▸ Work to complete
In the teaching roundtable post below, list every role the writer realized could be held at the same time, in the sentence that begins "I realized."

** start Source excerpt **

February Teaching Roundtable: Teacher Immediacy in the Digital Age

Two human hands coming out two seperate computers, reaching out for each other. Isolated on a white background

I became interested in the topic of immediacy in teaching—students’ perception of the physical and psychological distance between teacher and student (as defined by Gorham)—by reflecting on my own early teaching experience. As a young college instructor, I was often concerned about my authority in the classroom and what I was projecting to my students. I would let the students call me “professor” and fret about my intellectual authority. Every class felt like a test that I might pass with flying colors or miserably fail.

A few years into teaching, I began working as Coordinator of Writing Tutoring at Baruch College and was suddenly working closely with undergraduate students on a daily basis. We worked collaboratively to create tutoring documents and discussed tutoring issues, searching together for solutions. The barrier I had been so anxious to maintain began to feel like tinsel armor. I realized I could be a leader and guide while also being an equal collaborator in pursuit of knowledge and good practice.

** end Source excerpt **
** start Data lines **

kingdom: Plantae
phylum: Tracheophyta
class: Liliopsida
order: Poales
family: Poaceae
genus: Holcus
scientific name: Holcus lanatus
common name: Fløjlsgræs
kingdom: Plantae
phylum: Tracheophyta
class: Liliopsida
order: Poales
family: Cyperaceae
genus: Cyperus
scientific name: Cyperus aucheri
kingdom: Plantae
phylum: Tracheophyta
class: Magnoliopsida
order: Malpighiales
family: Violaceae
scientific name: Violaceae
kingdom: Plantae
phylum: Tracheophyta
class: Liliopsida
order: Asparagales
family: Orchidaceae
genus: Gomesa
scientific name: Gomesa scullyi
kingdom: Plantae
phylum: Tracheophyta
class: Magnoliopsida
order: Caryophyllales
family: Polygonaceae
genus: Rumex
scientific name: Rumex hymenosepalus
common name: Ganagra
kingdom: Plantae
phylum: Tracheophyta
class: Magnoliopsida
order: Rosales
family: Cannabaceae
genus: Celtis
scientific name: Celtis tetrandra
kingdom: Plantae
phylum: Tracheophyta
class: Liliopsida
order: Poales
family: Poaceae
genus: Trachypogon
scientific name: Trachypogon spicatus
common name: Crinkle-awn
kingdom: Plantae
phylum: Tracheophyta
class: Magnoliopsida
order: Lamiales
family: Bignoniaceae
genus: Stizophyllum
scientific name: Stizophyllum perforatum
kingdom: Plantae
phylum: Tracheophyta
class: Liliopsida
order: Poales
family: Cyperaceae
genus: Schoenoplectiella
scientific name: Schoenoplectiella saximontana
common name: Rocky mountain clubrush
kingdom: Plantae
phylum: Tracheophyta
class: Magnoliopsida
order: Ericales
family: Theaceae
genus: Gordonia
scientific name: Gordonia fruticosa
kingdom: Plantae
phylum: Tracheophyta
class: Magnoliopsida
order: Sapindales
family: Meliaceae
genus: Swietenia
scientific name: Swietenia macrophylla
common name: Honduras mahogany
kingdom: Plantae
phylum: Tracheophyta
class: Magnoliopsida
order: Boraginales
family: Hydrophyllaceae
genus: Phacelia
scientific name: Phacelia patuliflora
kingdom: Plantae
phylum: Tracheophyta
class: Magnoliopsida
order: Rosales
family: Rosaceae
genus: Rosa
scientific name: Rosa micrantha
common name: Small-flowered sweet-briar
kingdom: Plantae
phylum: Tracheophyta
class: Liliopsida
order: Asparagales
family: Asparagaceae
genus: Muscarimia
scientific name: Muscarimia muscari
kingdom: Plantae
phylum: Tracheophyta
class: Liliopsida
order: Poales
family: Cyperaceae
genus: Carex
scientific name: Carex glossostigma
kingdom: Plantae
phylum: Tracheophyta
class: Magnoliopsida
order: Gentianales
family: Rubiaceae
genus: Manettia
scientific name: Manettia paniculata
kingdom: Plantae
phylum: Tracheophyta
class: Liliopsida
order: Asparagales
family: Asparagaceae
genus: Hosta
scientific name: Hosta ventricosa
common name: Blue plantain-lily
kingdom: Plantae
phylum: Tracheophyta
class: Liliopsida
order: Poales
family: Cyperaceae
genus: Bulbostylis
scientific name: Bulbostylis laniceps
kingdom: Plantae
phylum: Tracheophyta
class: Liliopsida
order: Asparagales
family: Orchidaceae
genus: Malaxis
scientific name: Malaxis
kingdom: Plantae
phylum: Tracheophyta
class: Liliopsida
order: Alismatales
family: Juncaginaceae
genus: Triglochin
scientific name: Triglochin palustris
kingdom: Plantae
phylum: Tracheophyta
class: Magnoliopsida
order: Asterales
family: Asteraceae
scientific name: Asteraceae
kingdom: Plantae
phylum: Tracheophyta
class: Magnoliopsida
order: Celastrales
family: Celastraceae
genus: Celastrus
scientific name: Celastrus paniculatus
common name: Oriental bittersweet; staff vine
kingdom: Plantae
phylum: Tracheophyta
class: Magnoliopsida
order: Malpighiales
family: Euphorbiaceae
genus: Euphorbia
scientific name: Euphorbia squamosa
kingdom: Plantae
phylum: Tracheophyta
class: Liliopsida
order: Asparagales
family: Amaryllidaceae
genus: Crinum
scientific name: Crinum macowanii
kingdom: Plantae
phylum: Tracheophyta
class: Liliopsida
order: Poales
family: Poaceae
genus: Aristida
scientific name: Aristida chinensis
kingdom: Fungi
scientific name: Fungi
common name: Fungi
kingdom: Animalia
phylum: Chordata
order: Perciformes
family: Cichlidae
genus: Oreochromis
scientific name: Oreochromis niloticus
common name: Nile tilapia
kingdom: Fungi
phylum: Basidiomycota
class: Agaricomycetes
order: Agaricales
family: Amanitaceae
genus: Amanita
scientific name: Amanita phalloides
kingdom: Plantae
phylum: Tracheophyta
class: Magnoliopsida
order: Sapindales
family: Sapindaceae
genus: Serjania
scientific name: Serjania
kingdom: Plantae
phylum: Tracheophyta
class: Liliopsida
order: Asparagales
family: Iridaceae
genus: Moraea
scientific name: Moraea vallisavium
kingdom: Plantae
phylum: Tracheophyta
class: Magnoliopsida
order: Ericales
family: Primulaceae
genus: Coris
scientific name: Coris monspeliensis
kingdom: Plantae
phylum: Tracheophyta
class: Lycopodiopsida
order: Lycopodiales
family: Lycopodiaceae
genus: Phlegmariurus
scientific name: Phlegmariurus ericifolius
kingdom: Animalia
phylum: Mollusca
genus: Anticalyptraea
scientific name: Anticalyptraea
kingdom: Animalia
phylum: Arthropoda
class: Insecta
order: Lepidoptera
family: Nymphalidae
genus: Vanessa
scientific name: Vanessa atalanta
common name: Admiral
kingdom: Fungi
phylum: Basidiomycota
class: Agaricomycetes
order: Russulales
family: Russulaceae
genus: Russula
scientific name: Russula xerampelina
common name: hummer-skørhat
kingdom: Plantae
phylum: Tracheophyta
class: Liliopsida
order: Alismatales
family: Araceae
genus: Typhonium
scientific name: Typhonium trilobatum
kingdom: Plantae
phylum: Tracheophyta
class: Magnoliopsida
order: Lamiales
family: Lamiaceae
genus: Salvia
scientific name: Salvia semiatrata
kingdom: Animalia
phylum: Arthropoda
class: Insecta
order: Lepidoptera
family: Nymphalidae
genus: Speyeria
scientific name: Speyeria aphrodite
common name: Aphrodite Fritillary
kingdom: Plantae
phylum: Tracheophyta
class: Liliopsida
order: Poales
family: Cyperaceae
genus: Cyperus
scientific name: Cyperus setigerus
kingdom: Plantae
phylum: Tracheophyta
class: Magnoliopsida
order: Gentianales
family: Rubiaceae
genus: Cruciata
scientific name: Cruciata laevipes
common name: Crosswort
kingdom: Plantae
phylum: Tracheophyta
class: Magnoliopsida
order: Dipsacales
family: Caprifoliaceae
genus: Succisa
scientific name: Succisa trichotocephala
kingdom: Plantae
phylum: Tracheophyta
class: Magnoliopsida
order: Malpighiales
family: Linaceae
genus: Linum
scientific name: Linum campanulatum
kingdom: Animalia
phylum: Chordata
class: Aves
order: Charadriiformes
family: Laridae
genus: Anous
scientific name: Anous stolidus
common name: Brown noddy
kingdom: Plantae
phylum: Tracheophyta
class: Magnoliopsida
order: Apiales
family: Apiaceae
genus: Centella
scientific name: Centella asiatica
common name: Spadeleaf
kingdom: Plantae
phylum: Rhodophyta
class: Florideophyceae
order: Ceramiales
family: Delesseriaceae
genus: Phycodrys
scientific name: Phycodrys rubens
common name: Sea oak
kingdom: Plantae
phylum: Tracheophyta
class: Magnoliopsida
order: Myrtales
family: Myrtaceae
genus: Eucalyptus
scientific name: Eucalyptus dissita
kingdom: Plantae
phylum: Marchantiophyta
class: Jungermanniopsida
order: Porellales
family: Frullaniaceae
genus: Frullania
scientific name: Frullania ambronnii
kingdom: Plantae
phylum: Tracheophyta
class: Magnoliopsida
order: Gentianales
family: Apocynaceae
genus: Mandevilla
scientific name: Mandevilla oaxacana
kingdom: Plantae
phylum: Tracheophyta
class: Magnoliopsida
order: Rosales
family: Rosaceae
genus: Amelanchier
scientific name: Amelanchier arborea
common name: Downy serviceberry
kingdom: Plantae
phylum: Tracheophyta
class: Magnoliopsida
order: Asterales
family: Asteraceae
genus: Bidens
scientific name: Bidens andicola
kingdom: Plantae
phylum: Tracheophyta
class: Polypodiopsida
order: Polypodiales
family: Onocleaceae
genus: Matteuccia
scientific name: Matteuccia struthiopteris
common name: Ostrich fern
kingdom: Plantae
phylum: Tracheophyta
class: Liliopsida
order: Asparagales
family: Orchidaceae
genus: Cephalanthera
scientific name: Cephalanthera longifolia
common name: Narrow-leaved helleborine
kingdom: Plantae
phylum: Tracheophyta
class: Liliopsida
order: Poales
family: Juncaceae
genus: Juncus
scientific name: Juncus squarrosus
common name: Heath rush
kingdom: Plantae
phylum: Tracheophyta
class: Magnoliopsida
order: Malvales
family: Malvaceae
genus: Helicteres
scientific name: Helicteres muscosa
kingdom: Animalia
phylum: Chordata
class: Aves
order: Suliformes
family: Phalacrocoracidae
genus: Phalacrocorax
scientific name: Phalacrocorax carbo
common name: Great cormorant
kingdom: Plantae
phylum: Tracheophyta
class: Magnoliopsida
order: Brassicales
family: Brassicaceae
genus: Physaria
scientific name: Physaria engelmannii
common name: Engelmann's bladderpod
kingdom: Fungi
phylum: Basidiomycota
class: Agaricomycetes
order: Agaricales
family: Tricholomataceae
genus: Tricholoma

** end Data lines **

▸ Expected output
- Leader
- Guide
- Equal collaborator in pursuit of knowledge and good practice